Transcribe the records word for word. Leave every picture out.

Stored data entries
****************
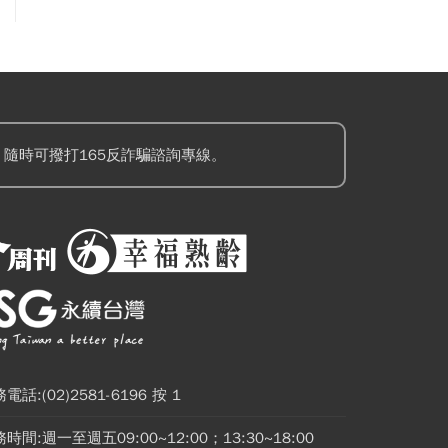
隨時可撥打165反詐騙諮詢專線。
電話:(02)2581-6196 按 1
時間:週一至週五09:00~12:00；13:30~18:00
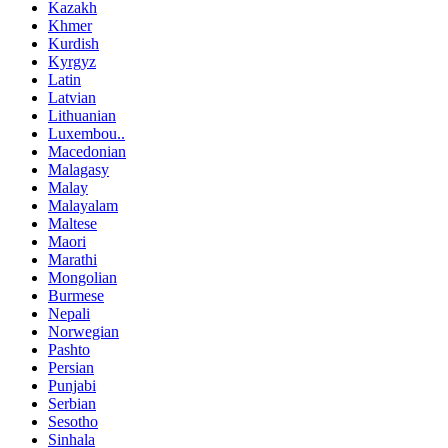
Kazakh
Khmer
Kurdish
Kyrgyz
Latin
Latvian
Lithuanian
Luxembou..
Macedonian
Malagasy
Malay
Malayalam
Maltese
Maori
Marathi
Mongolian
Burmese
Nepali
Norwegian
Pashto
Persian
Punjabi
Serbian
Sesotho
Sinhala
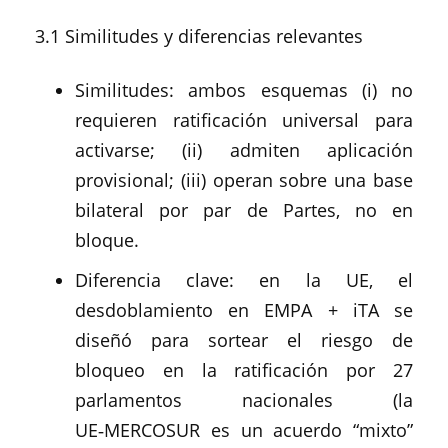
3.1 Similitudes y diferencias relevantes
Similitudes: ambos esquemas (i) no
requieren ratificación universal para
activarse; (ii) admiten aplicación
provisional; (iii) operan sobre una base
bilateral por par de Partes, no en
bloque.
Diferencia clave: en la UE, el
desdoblamiento en EMPA + iTA se
diseñó para sortear el riesgo de
bloqueo en la ratificación por 27
parlamentos nacionales (la
UE‑MERCOSUR es un acuerdo “mixto”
****************
== Solution to the exercise ==
隨時可撥打165反詐騙諮詢專線。
電話:(02)2581-6196 按 1
時間:週一至週五09:00~12:00；13:30~18:00
Kazakh
Khmer
Kurdish
Kyrgyz
Latin
Latvian
Lithuanian
Luxembou..
Macedonian
Malagasy
Malay
Malayalam
Maltese
Maori
Marathi
Mongolian
Burmese
Nepali
Norwegian
Pashto
Persian
Punjabi
Serbian
Sesotho
Sinhala
3.1 Similitudes y diferencias relevantes
Similitudes: ambos esquemas (i) no
requieren ratificación universal para
activarse; (ii) admiten aplicación
provisional; (iii) operan sobre una base
bilateral por par de Partes, no en
bloque.
Diferencia clave: en la UE, el
desdoblamiento en EMPA + iTA se
diseñó para sortear el riesgo de
bloqueo en la ratificación por 27
parlamentos nacionales (la
UE‑MERCOSUR es un acuerdo “mixto”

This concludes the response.